ASSIGNED TASK ▸ Look through the data below. Show each line where the string "cost" occurs.

DATA EXTRACT ▸

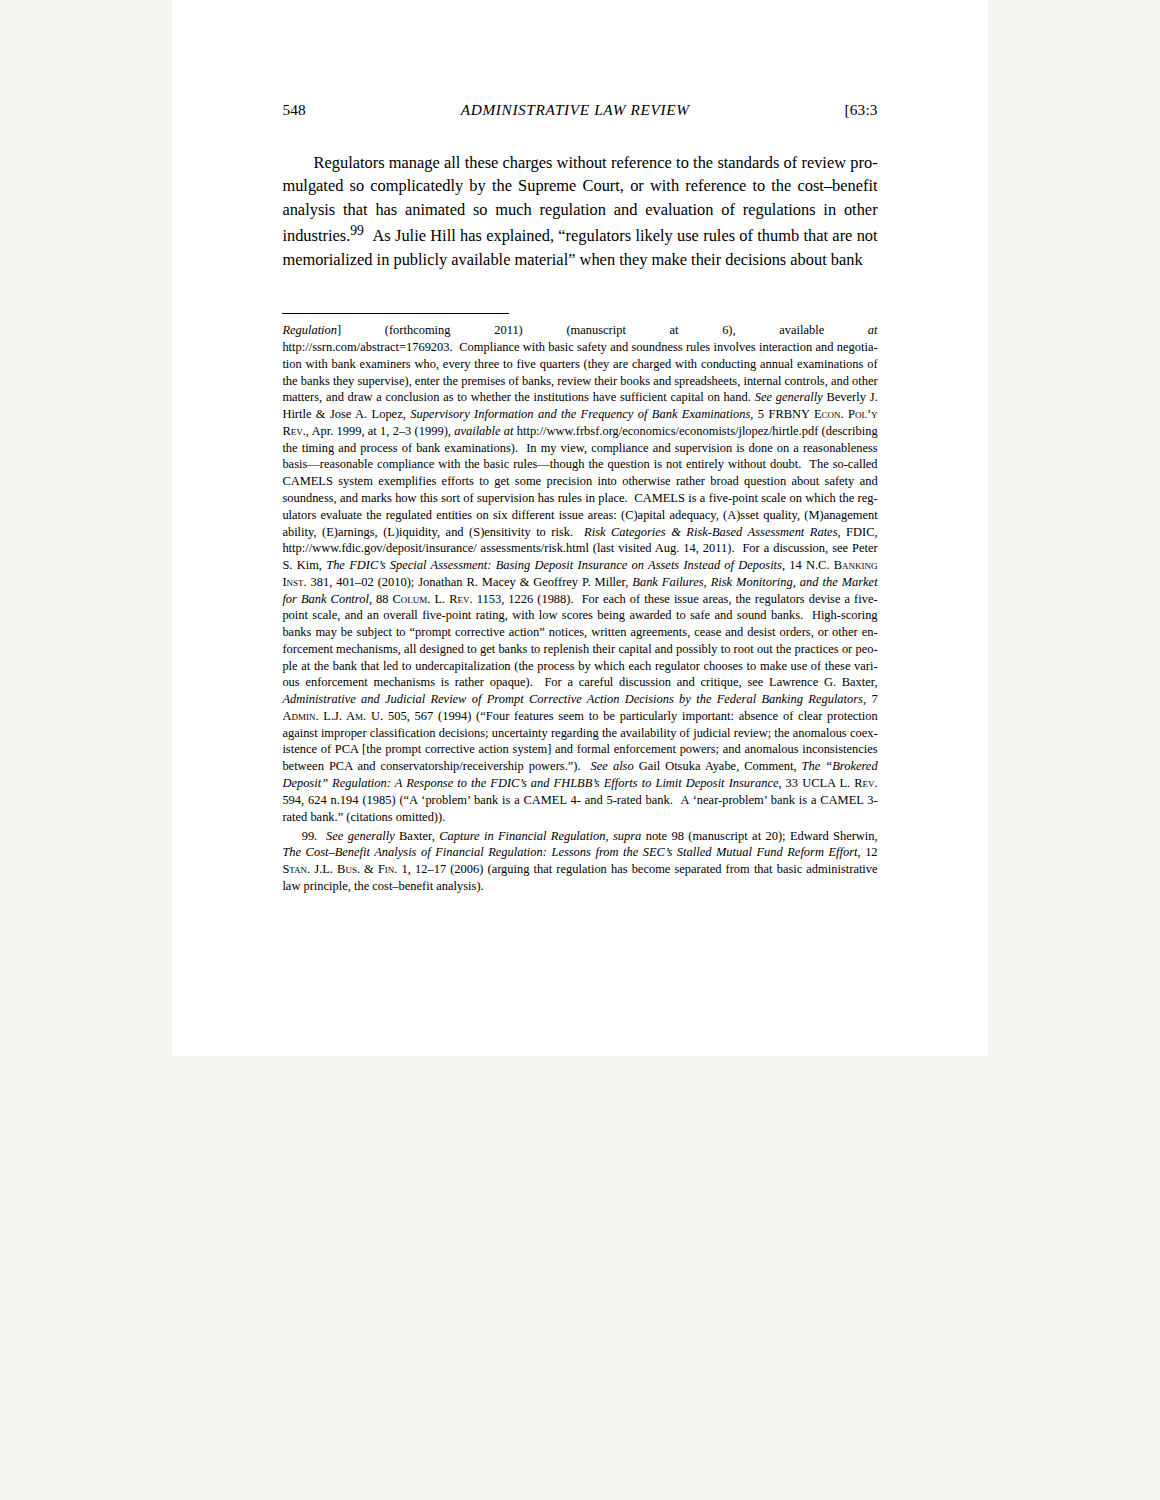548 ADMINISTRATIVE LAW REVIEW [63:3
Regulators manage all these charges without reference to the standards of review promulgated so complicatedly by the Supreme Court, or with reference to the cost–benefit analysis that has animated so much regulation and evaluation of regulations in other industries.99 As Julie Hill has explained, “regulators likely use rules of thumb that are not memorialized in publicly available material” when they make their decisions about bank
Regulation](forthcoming 2011)(manuscript at 6), available at http://ssrn.com/abstract=1769203. Compliance with basic safety and soundness rules involves interaction and negotiation with bank examiners who, every three to five quarters (they are charged with conducting annual examinations of the banks they supervise), enter the premises of banks, review their books and spreadsheets, internal controls, and other matters, and draw a conclusion as to whether the institutions have sufficient capital on hand. See generally Beverly J. Hirtle & Jose A. Lopez, Supervisory Information and the Frequency of Bank Examinations, 5 FRBNY Econ. Pol’y Rev., Apr. 1999, at 1, 2–3 (1999), available at http://www.frbsf.org/economics/economists/jlopez/hirtle.pdf (describing the timing and process of bank examinations). In my view, compliance and supervision is done on a reasonableness basis—reasonable compliance with the basic rules—though the question is not entirely without doubt. The so-called CAMELS system exemplifies efforts to get some precision into otherwise rather broad question about safety and soundness, and marks how this sort of supervision has rules in place. CAMELS is a five-point scale on which the regulators evaluate the regulated entities on six different issue areas: (C)apital adequacy, (A)sset quality, (M)anagement ability, (E)arnings, (L)iquidity, and (S)ensitivity to risk. Risk Categories & Risk-Based Assessment Rates, FDIC, http://www.fdic.gov/deposit/insurance/ assessments/risk.html (last visited Aug. 14, 2011). For a discussion, see Peter S. Kim, The FDIC’s Special Assessment: Basing Deposit Insurance on Assets Instead of Deposits, 14 N.C. Banking Inst. 381, 401–02 (2010); Jonathan R. Macey & Geoffrey P. Miller, Bank Failures, Risk Monitoring, and the Market for Bank Control, 88 Colum. L. Rev. 1153, 1226 (1988). For each of these issue areas, the regulators devise a five-point scale, and an overall five-point rating, with low scores being awarded to safe and sound banks. High-scoring banks may be subject to “prompt corrective action” notices, written agreements, cease and desist orders, or other enforcement mechanisms, all designed to get banks to replenish their capital and possibly to root out the practices or people at the bank that led to undercapitalization (the process by which each regulator chooses to make use of these various enforcement mechanisms is rather opaque). For a careful discussion and critique, see Lawrence G. Baxter, Administrative and Judicial Review of Prompt Corrective Action Decisions by the Federal Banking Regulators, 7 Admin. L.J. Am. U. 505, 567 (1994) (“Four features seem to be particularly important: absence of clear protection against improper classification decisions; uncertainty regarding the availability of judicial review; the anomalous coexistence of PCA [the prompt corrective action system] and formal enforcement powers; and anomalous inconsistencies between PCA and conservatorship/receivership powers.”). See also Gail Otsuka Ayabe, Comment, The “Brokered Deposit” Regulation: A Response to the FDIC’s and FHLBB’s Efforts to Limit Deposit Insurance, 33 UCLA L. Rev. 594, 624 n.194 (1985) (“A ‘problem’ bank is a CAMEL 4- and 5-rated bank. A ‘near-problem’ bank is a CAMEL 3-rated bank.” (citations omitted)).
99. See generally Baxter, Capture in Financial Regulation, supra note 98 (manuscript at 20); Edward Sherwin, The Cost–Benefit Analysis of Financial Regulation: Lessons from the SEC’s Stalled Mutual Fund Reform Effort, 12 Stan. J.L. Bus. & Fin. 1, 12–17 (2006) (arguing that regulation has become separated from that basic administrative law principle, the cost–benefit analysis).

TASK RESPONSE ▸
Regulators manage all these charges without reference to the standards of review promulgated so complicatedly by the Supreme Court, or with reference to the cost–benefit analysis that has animated so much regulation and evaluation of regulations in other industries.99 As Julie Hill has explained, “regulators likely use rules of thumb that are not memorialized in publicly available material” when they make their decisions about bank
99. See generally Baxter, Capture in Financial Regulation, supra note 98 (manuscript at 20); Edward Sherwin, The Cost–Benefit Analysis of Financial Regulation: Lessons from the SEC’s Stalled Mutual Fund Reform Effort, 12 Stan. J.L. Bus. & Fin. 1, 12–17 (2006) (arguing that regulation has become separated from that basic administrative law principle, the cost–benefit analysis).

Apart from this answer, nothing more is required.